===== RECORDED INFORMATION =====

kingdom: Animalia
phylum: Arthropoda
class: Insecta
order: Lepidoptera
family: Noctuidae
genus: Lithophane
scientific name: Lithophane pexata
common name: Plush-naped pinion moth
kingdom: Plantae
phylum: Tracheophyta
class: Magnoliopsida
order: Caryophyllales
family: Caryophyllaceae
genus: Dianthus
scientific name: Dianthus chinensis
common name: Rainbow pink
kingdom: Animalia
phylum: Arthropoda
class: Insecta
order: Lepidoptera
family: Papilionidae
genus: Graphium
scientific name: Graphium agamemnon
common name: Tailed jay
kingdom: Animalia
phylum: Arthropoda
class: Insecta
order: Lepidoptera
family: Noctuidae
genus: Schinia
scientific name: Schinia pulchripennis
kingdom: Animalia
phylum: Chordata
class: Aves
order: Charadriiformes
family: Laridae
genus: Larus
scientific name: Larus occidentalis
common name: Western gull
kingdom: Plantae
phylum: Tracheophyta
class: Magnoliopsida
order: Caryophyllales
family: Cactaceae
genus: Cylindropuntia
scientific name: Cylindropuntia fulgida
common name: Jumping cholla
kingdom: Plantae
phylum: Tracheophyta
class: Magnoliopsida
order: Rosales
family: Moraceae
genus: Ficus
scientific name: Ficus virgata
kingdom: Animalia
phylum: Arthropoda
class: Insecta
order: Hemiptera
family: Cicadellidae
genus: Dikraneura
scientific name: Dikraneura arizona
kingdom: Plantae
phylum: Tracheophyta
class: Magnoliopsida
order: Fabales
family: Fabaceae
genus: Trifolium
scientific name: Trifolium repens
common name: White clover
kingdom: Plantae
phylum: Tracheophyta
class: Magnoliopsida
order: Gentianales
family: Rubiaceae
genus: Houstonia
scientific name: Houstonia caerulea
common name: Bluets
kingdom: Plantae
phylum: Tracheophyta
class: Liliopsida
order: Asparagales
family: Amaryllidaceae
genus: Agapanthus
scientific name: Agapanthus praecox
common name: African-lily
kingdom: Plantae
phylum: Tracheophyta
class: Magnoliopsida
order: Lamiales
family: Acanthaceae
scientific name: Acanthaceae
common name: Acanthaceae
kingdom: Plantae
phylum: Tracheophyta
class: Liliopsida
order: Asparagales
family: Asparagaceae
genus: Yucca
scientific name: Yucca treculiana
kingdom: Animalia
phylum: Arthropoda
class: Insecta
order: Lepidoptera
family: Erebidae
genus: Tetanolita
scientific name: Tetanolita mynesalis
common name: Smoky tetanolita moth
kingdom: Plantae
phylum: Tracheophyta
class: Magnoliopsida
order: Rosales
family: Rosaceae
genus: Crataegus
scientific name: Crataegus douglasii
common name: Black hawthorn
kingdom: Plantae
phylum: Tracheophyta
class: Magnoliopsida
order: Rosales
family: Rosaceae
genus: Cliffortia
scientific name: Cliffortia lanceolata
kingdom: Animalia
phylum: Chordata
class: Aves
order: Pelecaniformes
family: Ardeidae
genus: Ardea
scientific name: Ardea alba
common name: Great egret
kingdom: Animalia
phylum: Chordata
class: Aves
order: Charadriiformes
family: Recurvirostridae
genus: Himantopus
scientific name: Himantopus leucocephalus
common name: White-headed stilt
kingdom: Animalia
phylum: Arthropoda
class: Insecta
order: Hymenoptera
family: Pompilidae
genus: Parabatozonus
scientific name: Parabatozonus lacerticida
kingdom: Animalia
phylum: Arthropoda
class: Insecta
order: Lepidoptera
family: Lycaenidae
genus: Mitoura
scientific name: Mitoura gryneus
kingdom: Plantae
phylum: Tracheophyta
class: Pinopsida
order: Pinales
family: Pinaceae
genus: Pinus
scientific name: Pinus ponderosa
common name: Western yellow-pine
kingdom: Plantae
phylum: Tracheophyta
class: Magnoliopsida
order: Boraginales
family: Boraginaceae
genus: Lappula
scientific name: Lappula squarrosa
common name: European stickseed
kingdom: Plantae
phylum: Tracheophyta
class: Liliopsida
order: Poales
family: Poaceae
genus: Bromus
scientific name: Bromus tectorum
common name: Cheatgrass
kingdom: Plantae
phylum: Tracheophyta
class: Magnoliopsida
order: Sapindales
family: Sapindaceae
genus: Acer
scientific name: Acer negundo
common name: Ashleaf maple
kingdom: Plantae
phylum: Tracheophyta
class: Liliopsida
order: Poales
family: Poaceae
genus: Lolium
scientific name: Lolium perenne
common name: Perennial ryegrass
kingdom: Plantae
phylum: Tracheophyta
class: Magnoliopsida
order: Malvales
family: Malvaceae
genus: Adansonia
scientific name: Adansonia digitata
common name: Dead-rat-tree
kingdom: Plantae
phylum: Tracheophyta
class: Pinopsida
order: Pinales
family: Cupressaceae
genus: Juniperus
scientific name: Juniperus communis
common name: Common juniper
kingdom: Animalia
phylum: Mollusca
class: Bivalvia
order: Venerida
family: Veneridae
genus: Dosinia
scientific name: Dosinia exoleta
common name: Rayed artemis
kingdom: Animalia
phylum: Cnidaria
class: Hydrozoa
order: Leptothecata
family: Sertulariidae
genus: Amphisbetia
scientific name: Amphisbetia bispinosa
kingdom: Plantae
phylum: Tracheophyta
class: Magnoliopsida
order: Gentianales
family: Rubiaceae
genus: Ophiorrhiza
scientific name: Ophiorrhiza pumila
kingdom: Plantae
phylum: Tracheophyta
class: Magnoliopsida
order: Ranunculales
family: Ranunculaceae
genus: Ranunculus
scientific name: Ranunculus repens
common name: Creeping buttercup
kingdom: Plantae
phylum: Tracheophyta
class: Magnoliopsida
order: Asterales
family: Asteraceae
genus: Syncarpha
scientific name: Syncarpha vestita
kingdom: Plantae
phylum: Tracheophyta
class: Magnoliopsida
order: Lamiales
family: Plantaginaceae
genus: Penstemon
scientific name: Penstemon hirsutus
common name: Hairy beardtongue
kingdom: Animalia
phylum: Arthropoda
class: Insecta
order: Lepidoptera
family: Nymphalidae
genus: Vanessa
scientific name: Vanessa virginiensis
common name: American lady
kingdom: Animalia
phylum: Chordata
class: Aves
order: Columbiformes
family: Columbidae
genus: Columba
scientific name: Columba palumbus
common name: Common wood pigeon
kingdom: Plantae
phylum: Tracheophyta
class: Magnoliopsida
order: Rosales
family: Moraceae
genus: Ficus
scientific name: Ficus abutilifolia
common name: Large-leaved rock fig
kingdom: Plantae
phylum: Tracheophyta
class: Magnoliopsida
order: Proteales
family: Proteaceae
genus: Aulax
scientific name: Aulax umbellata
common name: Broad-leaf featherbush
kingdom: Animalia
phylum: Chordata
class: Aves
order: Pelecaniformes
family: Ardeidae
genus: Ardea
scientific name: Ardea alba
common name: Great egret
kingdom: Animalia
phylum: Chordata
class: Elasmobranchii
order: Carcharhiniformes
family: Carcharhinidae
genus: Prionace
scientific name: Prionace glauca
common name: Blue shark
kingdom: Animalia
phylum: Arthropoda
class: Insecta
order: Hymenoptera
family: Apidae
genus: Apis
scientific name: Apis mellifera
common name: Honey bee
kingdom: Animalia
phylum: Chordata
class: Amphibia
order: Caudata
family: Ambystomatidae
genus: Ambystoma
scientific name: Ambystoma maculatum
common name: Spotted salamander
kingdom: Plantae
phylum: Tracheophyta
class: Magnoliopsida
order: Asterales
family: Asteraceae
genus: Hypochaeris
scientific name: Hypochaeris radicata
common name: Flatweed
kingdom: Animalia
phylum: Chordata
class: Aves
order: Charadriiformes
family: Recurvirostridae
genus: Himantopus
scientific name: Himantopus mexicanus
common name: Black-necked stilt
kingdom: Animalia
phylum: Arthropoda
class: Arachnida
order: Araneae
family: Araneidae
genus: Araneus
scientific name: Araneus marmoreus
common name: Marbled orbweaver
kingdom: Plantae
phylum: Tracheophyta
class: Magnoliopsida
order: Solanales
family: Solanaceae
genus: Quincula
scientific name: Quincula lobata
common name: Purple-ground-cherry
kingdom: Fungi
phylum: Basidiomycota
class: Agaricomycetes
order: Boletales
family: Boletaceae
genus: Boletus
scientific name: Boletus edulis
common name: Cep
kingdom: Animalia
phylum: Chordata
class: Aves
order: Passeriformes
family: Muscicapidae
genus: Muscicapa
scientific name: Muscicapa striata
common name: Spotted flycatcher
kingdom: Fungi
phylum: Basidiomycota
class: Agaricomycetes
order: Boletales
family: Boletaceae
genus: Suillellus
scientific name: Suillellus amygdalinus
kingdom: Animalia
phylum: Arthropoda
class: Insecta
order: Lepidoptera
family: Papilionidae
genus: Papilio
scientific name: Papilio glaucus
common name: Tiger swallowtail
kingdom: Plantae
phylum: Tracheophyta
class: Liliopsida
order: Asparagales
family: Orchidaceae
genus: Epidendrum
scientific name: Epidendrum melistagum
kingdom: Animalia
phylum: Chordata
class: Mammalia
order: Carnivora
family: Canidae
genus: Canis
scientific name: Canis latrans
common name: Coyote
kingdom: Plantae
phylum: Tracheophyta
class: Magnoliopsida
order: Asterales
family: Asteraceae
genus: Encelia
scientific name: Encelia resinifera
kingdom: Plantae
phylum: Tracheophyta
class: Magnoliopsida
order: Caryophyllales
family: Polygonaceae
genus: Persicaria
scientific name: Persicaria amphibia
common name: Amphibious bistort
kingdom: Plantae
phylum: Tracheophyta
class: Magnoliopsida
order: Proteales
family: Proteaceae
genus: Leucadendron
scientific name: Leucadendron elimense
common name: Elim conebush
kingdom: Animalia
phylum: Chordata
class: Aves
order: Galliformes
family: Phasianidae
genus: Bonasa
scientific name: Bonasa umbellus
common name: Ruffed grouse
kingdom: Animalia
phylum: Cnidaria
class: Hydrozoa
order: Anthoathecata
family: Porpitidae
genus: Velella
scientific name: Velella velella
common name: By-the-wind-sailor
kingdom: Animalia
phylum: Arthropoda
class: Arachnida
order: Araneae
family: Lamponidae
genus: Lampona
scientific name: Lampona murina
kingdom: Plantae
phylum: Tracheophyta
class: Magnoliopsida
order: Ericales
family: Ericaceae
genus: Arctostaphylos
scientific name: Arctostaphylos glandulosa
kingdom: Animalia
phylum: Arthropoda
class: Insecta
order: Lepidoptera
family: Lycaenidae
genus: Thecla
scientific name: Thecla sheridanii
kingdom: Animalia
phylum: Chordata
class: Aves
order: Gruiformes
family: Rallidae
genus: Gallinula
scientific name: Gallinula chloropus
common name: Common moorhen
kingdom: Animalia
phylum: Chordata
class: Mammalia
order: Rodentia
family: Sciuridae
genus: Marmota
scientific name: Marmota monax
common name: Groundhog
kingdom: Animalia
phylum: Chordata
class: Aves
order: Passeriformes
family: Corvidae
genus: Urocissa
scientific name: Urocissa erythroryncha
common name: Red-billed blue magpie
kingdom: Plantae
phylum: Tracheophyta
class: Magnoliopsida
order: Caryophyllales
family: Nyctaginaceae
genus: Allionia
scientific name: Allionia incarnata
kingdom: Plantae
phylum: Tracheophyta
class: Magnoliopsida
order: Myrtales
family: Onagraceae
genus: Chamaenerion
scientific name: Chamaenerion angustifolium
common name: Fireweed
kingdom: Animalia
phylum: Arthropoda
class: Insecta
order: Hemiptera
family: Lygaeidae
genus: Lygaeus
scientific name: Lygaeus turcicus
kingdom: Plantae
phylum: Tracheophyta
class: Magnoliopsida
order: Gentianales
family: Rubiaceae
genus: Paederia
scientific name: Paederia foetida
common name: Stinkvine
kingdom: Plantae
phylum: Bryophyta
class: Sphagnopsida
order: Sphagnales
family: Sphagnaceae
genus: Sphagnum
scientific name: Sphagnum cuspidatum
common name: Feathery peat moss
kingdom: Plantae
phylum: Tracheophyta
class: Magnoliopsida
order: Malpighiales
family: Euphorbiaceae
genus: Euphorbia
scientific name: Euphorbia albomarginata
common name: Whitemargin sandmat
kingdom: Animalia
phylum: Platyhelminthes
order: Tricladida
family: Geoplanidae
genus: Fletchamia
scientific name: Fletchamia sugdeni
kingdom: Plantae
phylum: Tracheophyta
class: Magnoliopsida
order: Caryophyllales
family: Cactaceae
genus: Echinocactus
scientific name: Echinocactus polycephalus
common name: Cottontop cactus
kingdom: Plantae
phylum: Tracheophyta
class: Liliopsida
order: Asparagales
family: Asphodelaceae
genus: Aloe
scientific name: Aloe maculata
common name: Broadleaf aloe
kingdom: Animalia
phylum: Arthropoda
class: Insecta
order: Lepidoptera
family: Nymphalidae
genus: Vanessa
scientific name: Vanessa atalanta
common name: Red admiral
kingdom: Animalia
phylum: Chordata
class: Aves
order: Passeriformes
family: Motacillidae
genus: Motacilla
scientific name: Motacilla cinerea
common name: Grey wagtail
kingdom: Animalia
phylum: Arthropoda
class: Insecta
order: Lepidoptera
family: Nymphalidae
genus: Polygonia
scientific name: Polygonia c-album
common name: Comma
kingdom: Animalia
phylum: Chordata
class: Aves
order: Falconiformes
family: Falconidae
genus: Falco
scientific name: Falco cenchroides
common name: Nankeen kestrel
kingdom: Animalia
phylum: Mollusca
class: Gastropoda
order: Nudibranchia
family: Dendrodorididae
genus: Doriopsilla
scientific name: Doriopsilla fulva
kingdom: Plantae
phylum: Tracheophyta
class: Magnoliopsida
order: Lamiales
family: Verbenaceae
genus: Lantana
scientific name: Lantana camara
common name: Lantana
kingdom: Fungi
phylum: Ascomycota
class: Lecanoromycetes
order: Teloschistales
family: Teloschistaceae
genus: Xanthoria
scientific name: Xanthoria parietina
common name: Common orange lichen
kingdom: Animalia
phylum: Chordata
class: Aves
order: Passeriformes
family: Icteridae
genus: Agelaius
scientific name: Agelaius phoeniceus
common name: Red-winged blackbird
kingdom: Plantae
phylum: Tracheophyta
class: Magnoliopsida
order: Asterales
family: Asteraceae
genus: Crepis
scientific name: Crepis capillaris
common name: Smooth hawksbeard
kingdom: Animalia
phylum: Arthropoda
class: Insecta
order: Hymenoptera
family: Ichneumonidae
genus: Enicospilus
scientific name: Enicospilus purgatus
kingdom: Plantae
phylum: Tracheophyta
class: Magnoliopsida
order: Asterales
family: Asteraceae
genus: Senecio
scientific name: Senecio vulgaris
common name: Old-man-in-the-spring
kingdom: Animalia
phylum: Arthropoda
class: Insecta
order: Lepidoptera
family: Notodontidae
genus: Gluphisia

=====

TASK STATEMENT | Please lay out the records as a numbered list, running from the start of the records through the line that contains "scientific name: Ficus virgata", that line included, with blank lines left out.

SOLVED PROBLEM |
1. kingdom: Animalia
2. phylum: Arthropoda
3. class: Insecta
4. order: Lepidoptera
5. family: Noctuidae
6. genus: Lithophane
7. scientific name: Lithophane pexata
8. common name: Plush-naped pinion moth
9. kingdom: Plantae
10. phylum: Tracheophyta
11. class: Magnoliopsida
12. order: Caryophyllales
13. family: Caryophyllaceae
14. genus: Dianthus
15. scientific name: Dianthus chinensis
16. common name: Rainbow pink
17. kingdom: Animalia
18. phylum: Arthropoda
19. class: Insecta
20. order: Lepidoptera
21. family: Papilionidae
22. genus: Graphium
23. scientific name: Graphium agamemnon
24. common name: Tailed jay
25. kingdom: Animalia
26. phylum: Arthropoda
27. class: Insecta
28. order: Lepidoptera
29. family: Noctuidae
30. genus: Schinia
31. scientific name: Schinia pulchripennis
32. kingdom: Animalia
33. phylum: Chordata
34. class: Aves
35. order: Charadriiformes
36. family: Laridae
37. genus: Larus
38. scientific name: Larus occidentalis
39. common name: Western gull
40. kingdom: Plantae
41. phylum: Tracheophyta
42. class: Magnoliopsida
43. order: Caryophyllales
44. family: Cactaceae
45. genus: Cylindropuntia
46. scientific name: Cylindropuntia fulgida
47. common name: Jumping cholla
48. kingdom: Plantae
49. phylum: Tracheophyta
50. class: Magnoliopsida
51. order: Rosales
52. family: Moraceae
53. genus: Ficus
54. scientific name: Ficus virgata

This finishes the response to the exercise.